L’ambassadeur MULL. Tout a été expédié. Tout a quitté l’Iran à bord d’un bateau.

M. SMITH DU NEW JERSEY. Mais où est-il allé ? Je veux dire qu’il doit bien se trouver quelque part.

L’ambassadeur MULL. Il est sur un navire russe, sous garde russe, sous contrôle russe.

M. SMITH DU NEW JERSEY. Il est en fait à bord du bateau actuellement ?

L’ambassadeur MULL. Je pense que s’il n’est pas encore arrivé, il arrivera très bientôt.
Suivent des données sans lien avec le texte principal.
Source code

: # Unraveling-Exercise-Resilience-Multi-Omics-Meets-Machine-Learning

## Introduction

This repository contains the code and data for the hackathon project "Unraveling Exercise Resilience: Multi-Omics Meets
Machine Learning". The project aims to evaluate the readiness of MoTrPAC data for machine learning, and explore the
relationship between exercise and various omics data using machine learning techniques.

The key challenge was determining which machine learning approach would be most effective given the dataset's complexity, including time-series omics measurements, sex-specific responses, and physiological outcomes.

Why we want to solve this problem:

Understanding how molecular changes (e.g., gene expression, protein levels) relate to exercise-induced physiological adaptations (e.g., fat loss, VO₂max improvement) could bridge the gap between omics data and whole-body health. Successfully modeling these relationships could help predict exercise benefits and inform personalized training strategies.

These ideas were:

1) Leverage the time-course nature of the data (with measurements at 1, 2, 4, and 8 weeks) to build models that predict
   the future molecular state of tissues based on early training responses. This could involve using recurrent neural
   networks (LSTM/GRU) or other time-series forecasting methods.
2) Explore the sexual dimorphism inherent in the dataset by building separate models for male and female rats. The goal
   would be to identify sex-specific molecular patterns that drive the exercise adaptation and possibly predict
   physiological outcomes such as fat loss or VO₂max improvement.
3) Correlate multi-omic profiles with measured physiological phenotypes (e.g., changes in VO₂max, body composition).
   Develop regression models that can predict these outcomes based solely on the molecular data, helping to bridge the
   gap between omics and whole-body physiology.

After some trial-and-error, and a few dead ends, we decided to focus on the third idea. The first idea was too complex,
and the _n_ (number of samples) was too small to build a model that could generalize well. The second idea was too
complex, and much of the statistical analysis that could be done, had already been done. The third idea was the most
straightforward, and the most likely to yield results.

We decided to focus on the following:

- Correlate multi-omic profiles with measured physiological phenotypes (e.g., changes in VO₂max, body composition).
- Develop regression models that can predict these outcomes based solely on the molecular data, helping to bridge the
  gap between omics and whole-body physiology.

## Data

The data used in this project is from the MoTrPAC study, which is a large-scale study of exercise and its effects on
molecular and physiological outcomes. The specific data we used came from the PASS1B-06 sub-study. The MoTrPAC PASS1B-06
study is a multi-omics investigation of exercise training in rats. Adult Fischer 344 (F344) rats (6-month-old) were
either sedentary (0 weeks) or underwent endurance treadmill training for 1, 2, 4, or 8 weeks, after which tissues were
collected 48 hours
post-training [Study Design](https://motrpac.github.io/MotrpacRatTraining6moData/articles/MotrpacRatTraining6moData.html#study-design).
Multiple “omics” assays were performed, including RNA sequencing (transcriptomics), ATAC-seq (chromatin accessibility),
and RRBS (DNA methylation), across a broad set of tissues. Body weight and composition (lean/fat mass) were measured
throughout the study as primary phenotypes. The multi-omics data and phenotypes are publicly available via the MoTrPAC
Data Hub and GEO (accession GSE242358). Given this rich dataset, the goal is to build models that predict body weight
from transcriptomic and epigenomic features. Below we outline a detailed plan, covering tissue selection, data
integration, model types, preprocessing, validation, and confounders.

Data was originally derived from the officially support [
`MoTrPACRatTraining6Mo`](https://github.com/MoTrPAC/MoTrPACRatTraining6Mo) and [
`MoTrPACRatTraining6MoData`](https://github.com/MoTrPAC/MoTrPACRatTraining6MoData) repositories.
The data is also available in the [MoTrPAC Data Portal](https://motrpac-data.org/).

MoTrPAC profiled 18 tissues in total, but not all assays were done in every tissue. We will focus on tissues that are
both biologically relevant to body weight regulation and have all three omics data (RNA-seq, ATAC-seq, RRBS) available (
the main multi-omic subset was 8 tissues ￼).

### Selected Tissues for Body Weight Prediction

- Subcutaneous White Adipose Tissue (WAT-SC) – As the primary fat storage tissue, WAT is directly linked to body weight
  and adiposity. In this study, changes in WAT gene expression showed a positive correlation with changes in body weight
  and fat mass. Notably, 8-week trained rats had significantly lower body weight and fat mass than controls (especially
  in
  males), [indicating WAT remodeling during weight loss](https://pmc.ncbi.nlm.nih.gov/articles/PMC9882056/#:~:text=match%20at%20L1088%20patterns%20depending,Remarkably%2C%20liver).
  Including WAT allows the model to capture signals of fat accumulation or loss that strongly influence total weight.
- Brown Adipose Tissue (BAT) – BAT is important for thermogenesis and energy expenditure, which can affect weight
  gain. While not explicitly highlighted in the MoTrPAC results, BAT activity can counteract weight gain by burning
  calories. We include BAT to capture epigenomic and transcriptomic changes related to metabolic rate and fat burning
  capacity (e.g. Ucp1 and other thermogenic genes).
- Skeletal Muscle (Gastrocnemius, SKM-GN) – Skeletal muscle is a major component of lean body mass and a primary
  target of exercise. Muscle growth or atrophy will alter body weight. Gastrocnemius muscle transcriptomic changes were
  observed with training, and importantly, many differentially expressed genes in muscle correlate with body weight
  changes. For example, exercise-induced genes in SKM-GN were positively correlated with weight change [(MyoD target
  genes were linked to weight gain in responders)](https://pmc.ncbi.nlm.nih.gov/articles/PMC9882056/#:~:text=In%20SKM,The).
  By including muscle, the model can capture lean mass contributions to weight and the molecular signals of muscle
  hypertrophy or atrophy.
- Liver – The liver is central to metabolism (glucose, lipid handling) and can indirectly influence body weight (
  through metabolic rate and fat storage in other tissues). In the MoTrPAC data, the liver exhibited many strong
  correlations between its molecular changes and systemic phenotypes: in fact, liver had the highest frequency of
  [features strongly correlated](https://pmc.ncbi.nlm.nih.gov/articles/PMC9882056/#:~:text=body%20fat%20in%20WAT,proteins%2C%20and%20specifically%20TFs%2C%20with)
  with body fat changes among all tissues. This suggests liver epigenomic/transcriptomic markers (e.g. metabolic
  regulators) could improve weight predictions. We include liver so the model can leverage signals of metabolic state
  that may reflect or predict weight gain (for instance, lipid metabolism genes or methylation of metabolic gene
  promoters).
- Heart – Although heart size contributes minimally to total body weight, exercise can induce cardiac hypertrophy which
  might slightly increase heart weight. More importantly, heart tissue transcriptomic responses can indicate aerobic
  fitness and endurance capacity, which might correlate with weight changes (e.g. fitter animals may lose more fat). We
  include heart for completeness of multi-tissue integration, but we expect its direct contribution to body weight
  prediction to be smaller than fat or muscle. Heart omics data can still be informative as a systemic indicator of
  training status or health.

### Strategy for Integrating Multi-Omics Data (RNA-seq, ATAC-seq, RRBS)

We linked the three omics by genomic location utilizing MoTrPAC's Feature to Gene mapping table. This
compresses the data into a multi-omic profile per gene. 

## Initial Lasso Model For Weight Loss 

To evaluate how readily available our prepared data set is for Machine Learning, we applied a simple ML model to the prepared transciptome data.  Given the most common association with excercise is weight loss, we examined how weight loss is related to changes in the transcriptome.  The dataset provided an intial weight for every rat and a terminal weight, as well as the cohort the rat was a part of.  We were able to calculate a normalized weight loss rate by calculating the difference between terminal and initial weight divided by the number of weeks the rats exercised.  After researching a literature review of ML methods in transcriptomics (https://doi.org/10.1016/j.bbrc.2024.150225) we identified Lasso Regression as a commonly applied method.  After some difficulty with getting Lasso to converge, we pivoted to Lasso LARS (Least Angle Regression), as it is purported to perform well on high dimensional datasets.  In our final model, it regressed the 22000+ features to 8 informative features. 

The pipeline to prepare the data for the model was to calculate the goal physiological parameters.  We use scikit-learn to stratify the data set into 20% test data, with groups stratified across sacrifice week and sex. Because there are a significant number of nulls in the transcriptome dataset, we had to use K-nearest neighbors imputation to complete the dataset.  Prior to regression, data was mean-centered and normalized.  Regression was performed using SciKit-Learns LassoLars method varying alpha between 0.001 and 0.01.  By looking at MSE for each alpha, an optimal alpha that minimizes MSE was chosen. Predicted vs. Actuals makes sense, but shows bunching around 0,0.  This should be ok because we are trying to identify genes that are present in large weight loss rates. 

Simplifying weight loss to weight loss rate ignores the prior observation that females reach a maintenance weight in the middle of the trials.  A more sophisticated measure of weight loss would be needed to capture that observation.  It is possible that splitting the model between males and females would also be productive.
Et il restera sous le contrôle des installations russes.

M. SMITH DU NEW JERSEY. Mais une fois de plus, nous faisons donc confiance aux Russes pour dire qu’ils l’ont sous leur responsabilité, qu’ils le surveillent ? Je veux dire qu’ils sont si proches de l’Iran… Ils nous ont doublés, en particulier au Moyen-Orient – les Syriens, je ne sais pas pourquoi nous leur ferions confiance. Pouvez-vous nous dire où il va ? Je veux dire que c’est important. Et ensuite je vais —

L’ambassadeur MULL. Il relève de la responsabilité du gouvernement russe de décider de la destination. Nous n’avons aucune inquiétude concernant la garde russe de ce matériel. Ce qui est important, c’est de savoir s’il retournera en Iran. Et je peux garantir qu’il existe suffisamment de contrôles en place pour que nous en soyons informés si la moindre poussière de ce matériel retourne en Iran.
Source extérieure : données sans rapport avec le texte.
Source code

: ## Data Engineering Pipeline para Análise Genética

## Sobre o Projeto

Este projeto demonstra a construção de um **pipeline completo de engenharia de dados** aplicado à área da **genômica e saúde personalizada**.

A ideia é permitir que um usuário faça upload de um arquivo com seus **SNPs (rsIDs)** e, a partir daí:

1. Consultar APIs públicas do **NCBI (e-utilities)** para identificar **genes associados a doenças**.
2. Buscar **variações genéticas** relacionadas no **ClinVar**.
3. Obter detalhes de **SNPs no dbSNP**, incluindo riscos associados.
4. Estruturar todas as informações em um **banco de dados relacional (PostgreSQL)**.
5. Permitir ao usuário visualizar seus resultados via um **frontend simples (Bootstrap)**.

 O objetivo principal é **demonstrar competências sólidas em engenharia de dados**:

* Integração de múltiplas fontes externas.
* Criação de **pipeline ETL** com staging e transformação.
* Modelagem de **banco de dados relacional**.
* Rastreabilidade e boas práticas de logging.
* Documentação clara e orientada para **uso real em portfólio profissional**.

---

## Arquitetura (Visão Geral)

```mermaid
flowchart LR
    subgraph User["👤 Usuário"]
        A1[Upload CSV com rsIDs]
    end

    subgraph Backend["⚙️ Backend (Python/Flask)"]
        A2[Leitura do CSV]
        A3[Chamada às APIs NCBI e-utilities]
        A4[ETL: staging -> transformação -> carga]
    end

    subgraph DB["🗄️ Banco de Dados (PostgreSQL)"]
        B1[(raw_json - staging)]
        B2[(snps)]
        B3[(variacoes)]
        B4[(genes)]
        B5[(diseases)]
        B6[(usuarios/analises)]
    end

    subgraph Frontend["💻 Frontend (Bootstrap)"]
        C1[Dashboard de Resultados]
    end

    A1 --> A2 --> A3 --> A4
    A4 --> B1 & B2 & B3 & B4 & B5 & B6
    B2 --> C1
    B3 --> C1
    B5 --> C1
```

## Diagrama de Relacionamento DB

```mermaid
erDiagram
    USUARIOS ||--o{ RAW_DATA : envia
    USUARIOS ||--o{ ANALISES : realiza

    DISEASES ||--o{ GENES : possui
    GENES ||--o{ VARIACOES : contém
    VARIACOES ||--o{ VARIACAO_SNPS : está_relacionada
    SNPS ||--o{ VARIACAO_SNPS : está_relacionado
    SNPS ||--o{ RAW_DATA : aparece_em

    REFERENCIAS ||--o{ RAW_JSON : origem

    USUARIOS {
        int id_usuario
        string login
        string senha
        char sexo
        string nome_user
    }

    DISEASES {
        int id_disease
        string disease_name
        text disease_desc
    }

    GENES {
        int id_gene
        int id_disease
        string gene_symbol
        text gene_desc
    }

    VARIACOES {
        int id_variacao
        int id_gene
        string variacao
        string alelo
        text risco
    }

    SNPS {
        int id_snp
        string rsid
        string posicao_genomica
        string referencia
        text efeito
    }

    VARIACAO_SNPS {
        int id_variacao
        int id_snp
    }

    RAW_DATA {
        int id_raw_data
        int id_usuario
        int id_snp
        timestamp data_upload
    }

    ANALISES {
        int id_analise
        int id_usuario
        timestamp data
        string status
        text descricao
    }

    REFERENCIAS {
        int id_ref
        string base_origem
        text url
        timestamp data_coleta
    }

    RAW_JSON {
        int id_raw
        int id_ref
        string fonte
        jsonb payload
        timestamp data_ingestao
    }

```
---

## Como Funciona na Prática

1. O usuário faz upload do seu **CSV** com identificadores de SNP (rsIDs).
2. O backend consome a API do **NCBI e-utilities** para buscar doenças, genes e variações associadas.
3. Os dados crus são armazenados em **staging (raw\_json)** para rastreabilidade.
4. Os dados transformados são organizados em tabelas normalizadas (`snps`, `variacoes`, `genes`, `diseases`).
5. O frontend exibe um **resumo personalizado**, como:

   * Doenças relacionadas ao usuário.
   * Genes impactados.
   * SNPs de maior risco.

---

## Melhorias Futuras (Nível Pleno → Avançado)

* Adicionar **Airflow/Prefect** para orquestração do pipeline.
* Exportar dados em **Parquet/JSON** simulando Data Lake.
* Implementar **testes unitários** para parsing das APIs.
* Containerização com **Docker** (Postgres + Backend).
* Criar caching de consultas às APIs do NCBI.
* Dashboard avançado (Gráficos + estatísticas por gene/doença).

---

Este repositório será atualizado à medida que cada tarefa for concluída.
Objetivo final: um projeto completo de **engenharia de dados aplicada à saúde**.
M. SMITH DU NEW JERSEY. Mais une fois de plus, l’AIEA peut-elle se rendre sur ce bateau, vérifier qu’il s’y trouve et le suivre, jusqu’à sa destination finale ?
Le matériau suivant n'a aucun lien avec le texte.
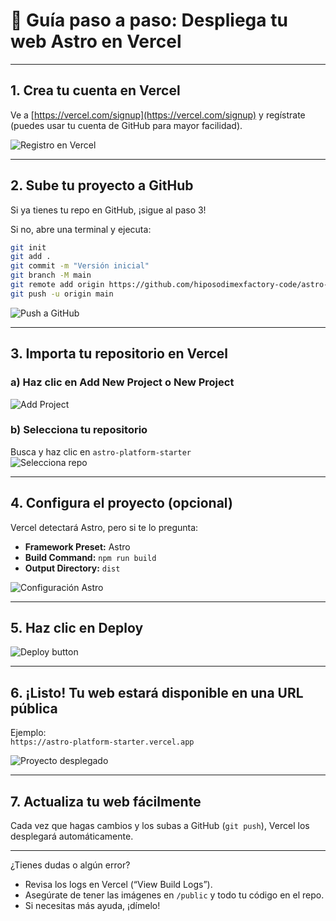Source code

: # 🚀 Guía paso a paso: Despliega tu web Astro en Vercel

---

## 1. Crea tu cuenta en Vercel

Ve a [https://vercel.com/signup](https://vercel.com/signup) y regístrate (puedes usar tu cuenta de GitHub para mayor facilidad).

![Registro en Vercel](https://user-images.githubusercontent.com/6740217/228404833-21eafc98-6e6d-46e1-9fa6-3d3d2ce1b4f9.png)

---

## 2. Sube tu proyecto a GitHub

Si ya tienes tu repo en GitHub, ¡sigue al paso 3!

Si no, abre una terminal y ejecuta:
```bash
git init
git add .
git commit -m "Versión inicial"
git branch -M main
git remote add origin https://github.com/hiposodimexfactory-code/astro-platform-starter.git
git push -u origin main
```
![Push a GitHub](https://user-images.githubusercontent.com/6740217/228405038-e4a7d718-0e1a-46e6-b3e2-4f6e7c7b5b5b.png)

---

## 3. Importa tu repositorio en Vercel

### a) Haz clic en **Add New Project** o **New Project**  
![Add Project](https://user-images.githubusercontent.com/6740217/228405245-1f6c8c7e-4e2a-4f23-8cb3-9a6498dc12c3.png)

### b) Selecciona tu repositorio  
Busca y haz clic en `astro-platform-starter`  
![Selecciona repo](https://user-images.githubusercontent.com/6740217/228405334-4090b42e-4d94-4c3e-a9d8-1c3f5a4c1f2b.png)

---

## 4. Configura el proyecto (opcional)

Vercel detectará Astro, pero si te lo pregunta:
- **Framework Preset:** Astro
- **Build Command:** `npm run build`
- **Output Directory:** `dist`

![Configuración Astro](https://user-images.githubusercontent.com/6740217/228406016-8ecb2a0b-7a2a-4d6e-8192-9b9a6f8f4c4a.png)

---

## 5. Haz clic en **Deploy**

![Deploy button](https://user-images.githubusercontent.com/6740217/228406079-3ec7c0d6-0b1f-47c6-8e4d-4ac1f4ea6f0c.png)

---

## 6. ¡Listo! Tu web estará disponible en una URL pública

Ejemplo:  
`https://astro-platform-starter.vercel.app`

![Proyecto desplegado](https://user-images.githubusercontent.com/6740217/228406234-5d7f0b3d-2d5c-4f7a-8c2d-0e9d4c8f970b.png)

---

## 7. Actualiza tu web fácilmente

Cada vez que hagas cambios y los subas a GitHub (`git push`), Vercel los desplegará automáticamente.

---

¿Tienes dudas o algún error?  
- Revisa los logs en Vercel (“View Build Logs”).
- Asegúrate de tener las imágenes en `/public` y todo tu código en el repo.
- Si necesitas más ayuda, ¡dímelo!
L’ambassadeur MULL. L’AIEA a des accords de surveillance différents avec chaque pays du monde.

M. SMITH DU NEW JERSEY. Je n’aurais pas confiance que – je veux dire qu’il ne se trouve même pas en un lieu donné, il n’est dans aucune ville… Il n’est nulle part, dans aucun lieu en Russie qui nous permettrait de dire qu’il s’y trouve. Nous ne savons même pas où il est.

L’ambassadeur MULL. L’AIEA a vérifié le chargement de tout ce matériel sur le—

M. SMITH DU NEW JERSEY. Mais le chargement et le lieu d’arrivée sont très important.

L’ambassadeur MULL. C’est la responsabilité du gouvernement russe de décider de la destination.

M. SMITH DU NEW JERSEY. Il ya là une faille, à mon avis.

Notes :

[1] Fars (Iran), 1er juillet 2019.

[2] Docs.house.gov/meetings/FA/FA00/20160211/104456/HHRG-114-FA00-Transcript-20160211.pdf, pp. 30-31, 11 février 2016.

[3] Tass.com/world/847733, 29 décembre 2015 ; Tass.com/politics/929618, 8 février 2017 ; Commentarymagazine.com/foreign-policy/middle-east/iran/iran-yellowcake-nuclear-deal-ernest-moniz, 21 mars 2017.

[4] Docs.house.gov/meetings/FA/FA00/20160211/104456/HHRG-114-FA00-Transcript-20160211.pdf, pp. 30-31, 11 février 2016.